Alkali-resistant protein phosphorylation and tyrosine kinase activity of epithelial cell types from normal and metaplastic canine prostates

Abstract

To determine how functional changes such as growth and differentiation in the prostatic epithelium would alter protein phosphorylation on tyrosyl residues, differentiated (secretory) and basal (non-secretory) prostatic epithelial cells from normal and from metaplastic canine prostates were labeled with [ 32P]phosphate and their alkali-resistant phosphoproteins were analyzed by autoradiography after sodium dodecyl sulfate-polyacrylamide gel electrophoresis. The tyrosine protein kinase activity of the cells was also assayed by phosphorylation of a synthetic substrate, poly(Glu 80-NaTyr 20), in the presence of [γ- 32p]ATP. The prostates were characterized by tissue morphology and the cells by their density on Percoll gradients and [ 3H]thymidine incorporation into DNA. In prostates from intact dogs, tall coluninar secretory epithelial cells were predominant and the non-secretory or basal epithelial cells were quiescent and did not incorporate [ 3H]thymidine.
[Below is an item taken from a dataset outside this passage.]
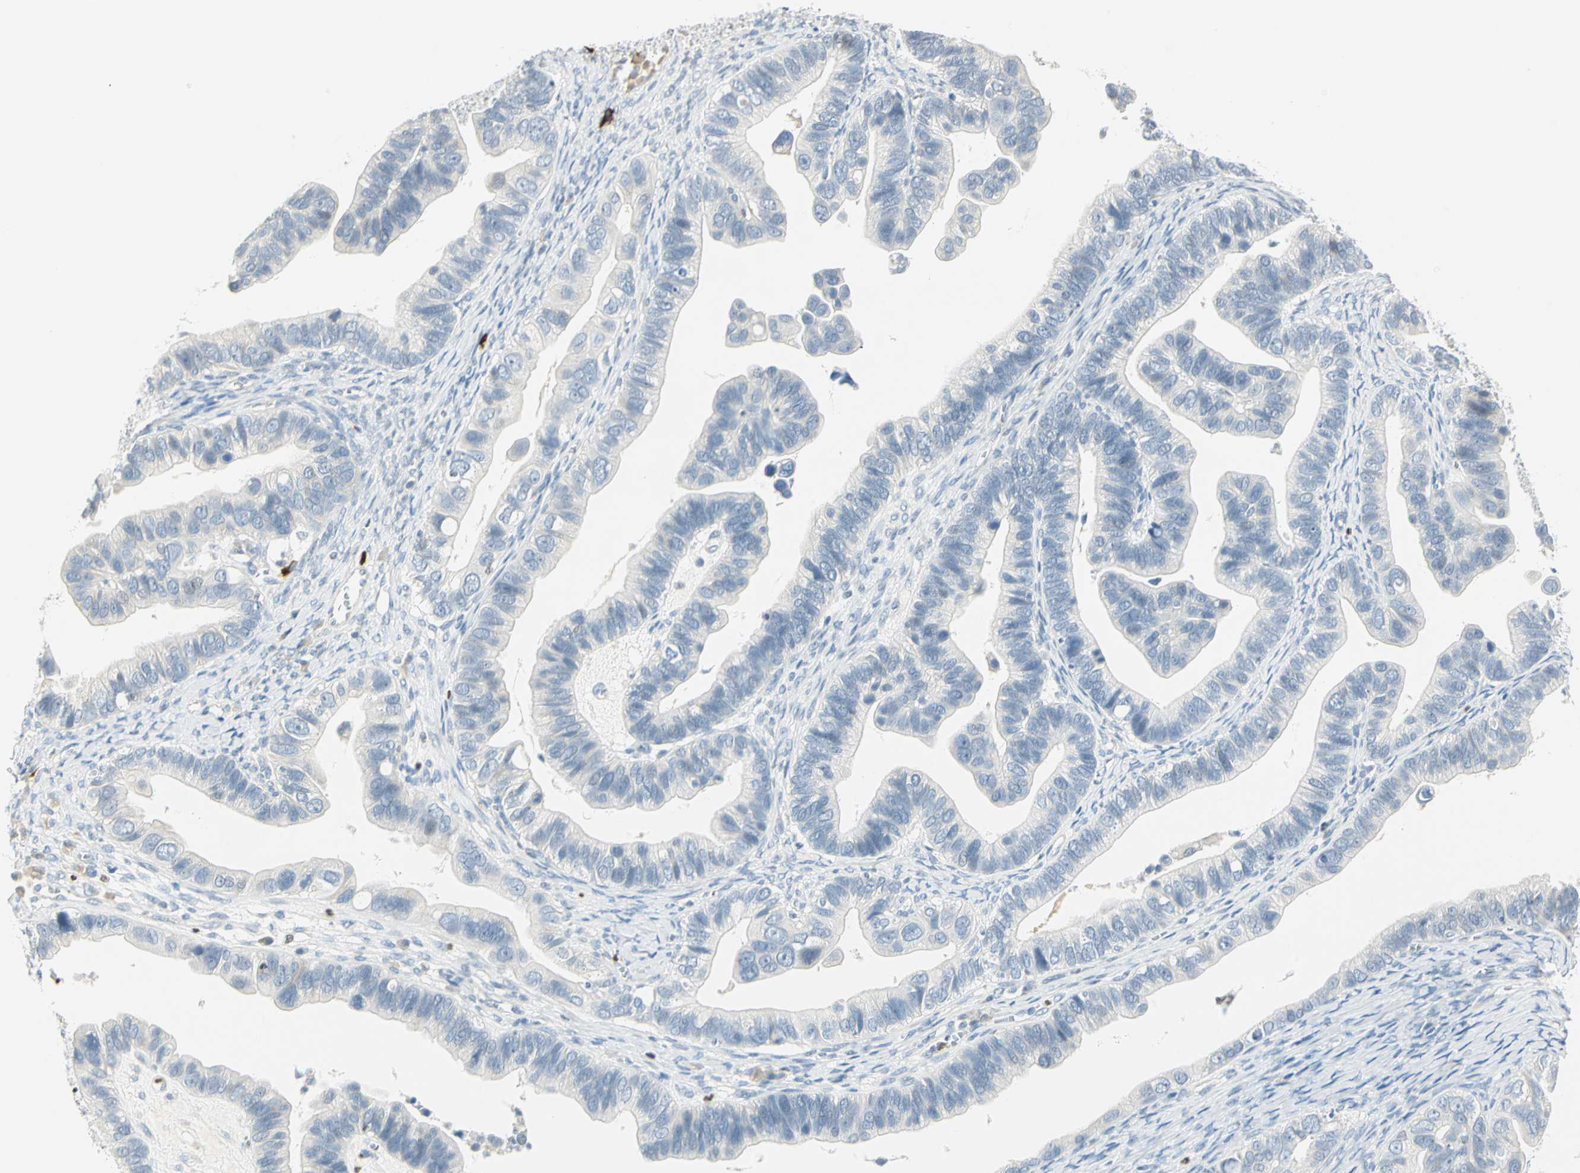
{"staining": {"intensity": "negative", "quantity": "none", "location": "none"}, "tissue": "ovarian cancer", "cell_type": "Tumor cells", "image_type": "cancer", "snomed": [{"axis": "morphology", "description": "Cystadenocarcinoma, serous, NOS"}, {"axis": "topography", "description": "Ovary"}], "caption": "Immunohistochemical staining of serous cystadenocarcinoma (ovarian) exhibits no significant staining in tumor cells.", "gene": "MLLT10", "patient": {"sex": "female", "age": 56}}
In metaplastic glands obtained from estrogen-treated castrated dogs, most of the isolated cells were non-secretory and synthesized DNA. Alkali-resistant phosphoproteins were present in all cell types. Except for two common phosphoproteins, p44 and p82, the relative phosphoprotein distribution within the gel differed when normal prostatic cells were compared to the metaplastic cells. However, the phosphoprotein patterns were the same in secretory and non-secretory cells from the same prostate tissue. On the other hand, the relative labeling intensity of phosphoproteins was always higher in non-secretory cells compared to corresponding secretory cells. Accordingly, tyrosine protein kinase (TPK) activity, expressed on a cell basis, was also higher in non-secretory cells; the ratios of TPK activities, non-secretory over corresponding secretory cells, was always higher than unity for all preparations but overlapped when cells from metaplastic glands were compared to those isolated from normal prostates. Thus, non-secretory epithelial cells isolated from either normal or metaplastic glands have a higher ability than corresponding secretory cells to phosphorylate endogenous alkali-resistant phosphoproteins and their TPK activity, measured with the synthetic substrate poly(Glu 80-NaTyr 20), is also higher.